Synthesizing a human genome has become increasingly feasible in recent years. The cost of assembling the genetic material encoding genes has decreased to just three cents per base pair from four dollars in 2003, said Endy and Zoloth.
With 3 billion base pairs, building a human genome would cost 90 million dollars today, versus 12 billion dollars in 2003, and Endy and Zoloth predicted that at this rate, the figure could reach 100,000 dollars in 20 years.
Actually, genome research pioneer Craig Venter had succeeded in synthesizing the genome of a bacteria known as Mycoplasma mycoides, which consists of 1.08 million base pairs, in 2010.
In 2014, an international team of scientists, led by Jef Boeke of the Langone Medical Centre at New York University, achieved another milestone by synthesizing one of the 16 chromosomes for yeast.
So if the idea of synthesizing a human genome becomes a reality, what does it mean for us?

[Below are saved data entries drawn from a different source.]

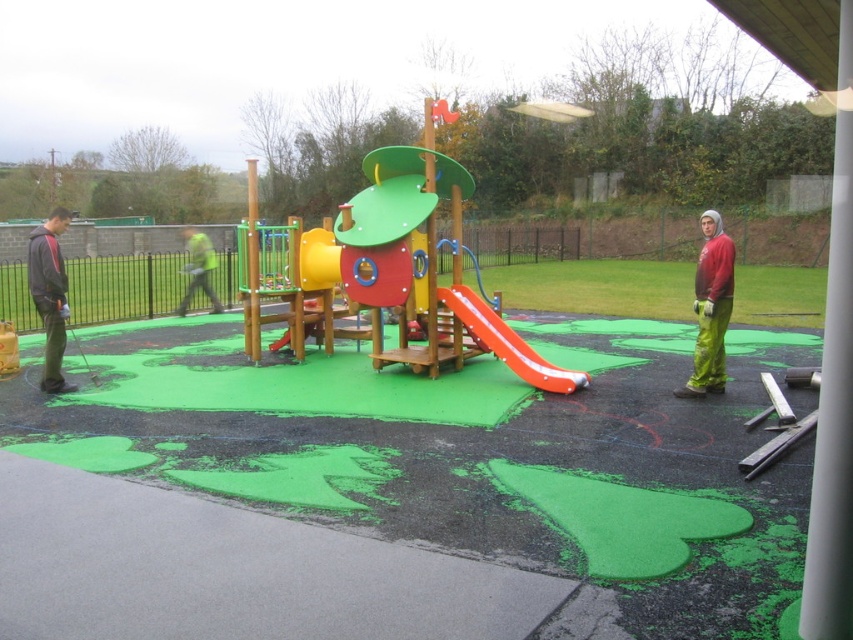
Question: Estimate the real-world distances between objects in this image. Which object is farther from the dark gray hoodie at left?

Choices:
 (A) green fabric jacket at center
 (B) rubber smooth slide at center

Answer: (A)

Question: Estimate the real-world distances between objects in this image. Which object is closer to the dark gray hoodie at left?

Choices:
 (A) green fabric jacket at center
 (B) red matte jacket at right
 (C) rubber smooth slide at center

Answer: (C)

Question: Can you confirm if red matte jacket at right is positioned below dark gray hoodie at left?

Choices:
 (A) yes
 (B) no

Answer: (B)

Question: Does rubber smooth slide at center have a greater width compared to green fabric jacket at center?

Choices:
 (A) yes
 (B) no

Answer: (B)

Question: Which is nearer to the rubber smooth slide at center?

Choices:
 (A) red matte jacket at right
 (B) green fabric jacket at center

Answer: (A)

Question: Does dark gray hoodie at left come in front of rubber smooth slide at center?

Choices:
 (A) yes
 (B) no

Answer: (A)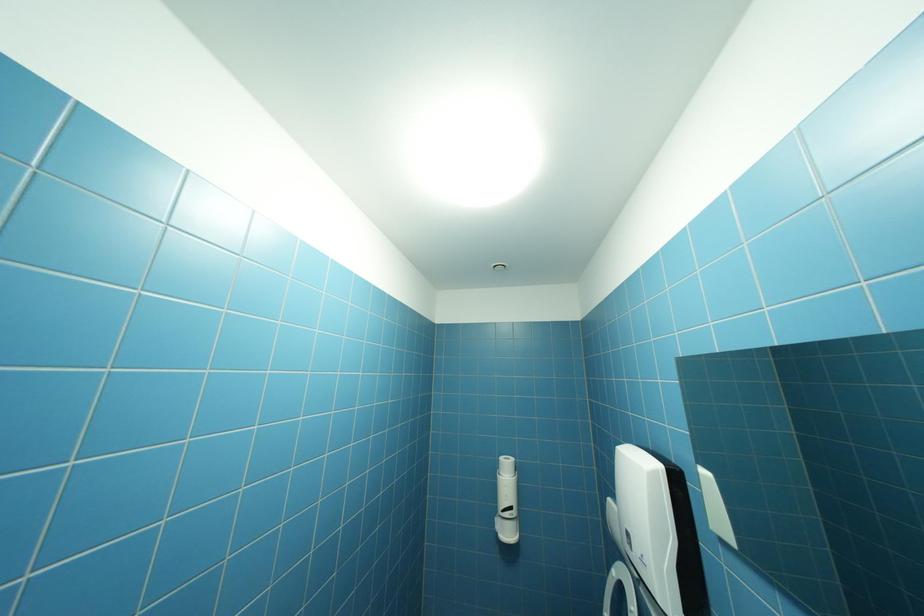
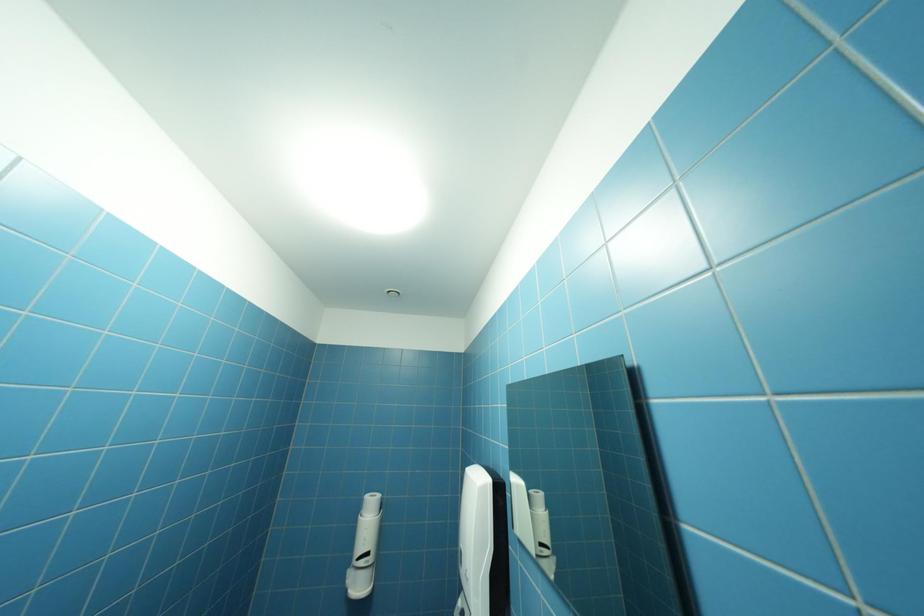
What movement of the cameraman would produce the second image?

The cameraman walked toward right, backward.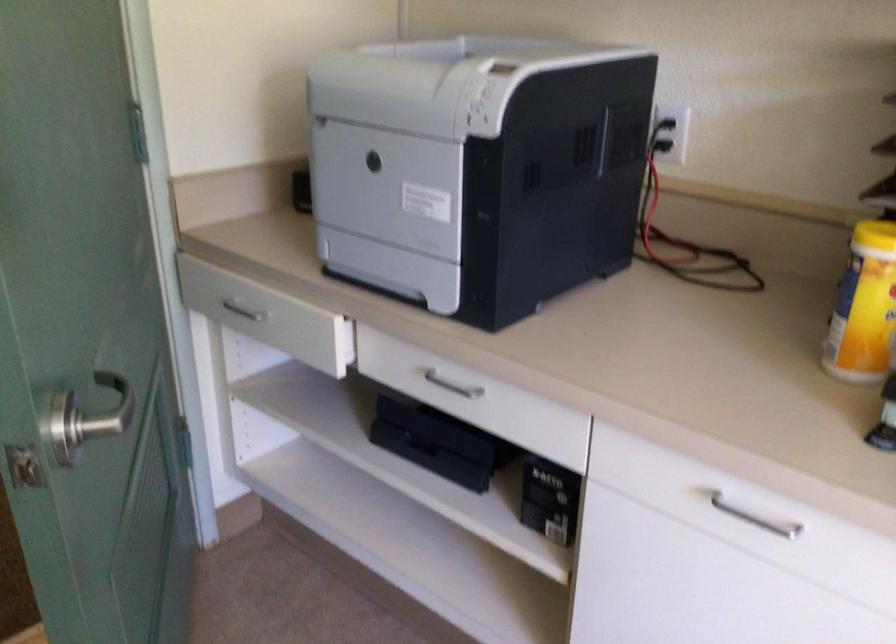
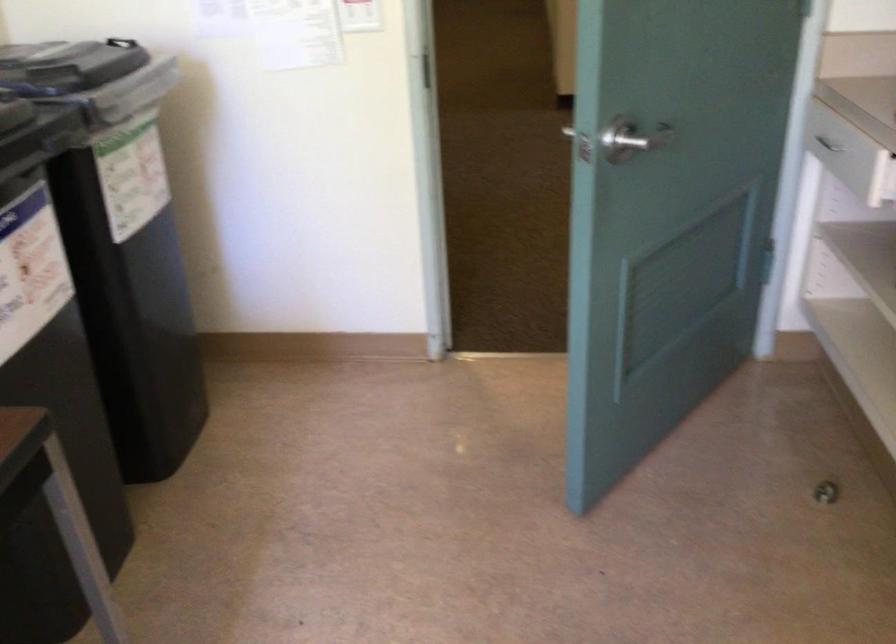
Locate, in the second image, the point that corresponds to (x=98, y=424) in the first image.

(633, 138)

The answer from Karmella Haynes, assistant professor at Arizona State University, was that such an achievement “would advance human understanding of life in an enriching, humbling, and positive way.”
“On the technical side, synthesized human genomes can provide test systems to model disease so that medical research can be done without animal models,” Haynes said.
Kris Saha, assistant professor of biomedical engineering at the University of Wisconsin-Madison held a similar view.
“The ability to write the genome, essentially by typing it into a computer, would be revolutionary,” Saha said.
“If it were possible, it can be used for many applications — from engineering microbes that can produce industrially relevant chemical and biological compounds to generating engineered human cells for therapeutic applications, such as for treating cancer and tissue regeneration.”
There is one thing experts can be certain: creating a human genome from scratch, even it’s done in 10 years, would still be far removed from making a synthetic human.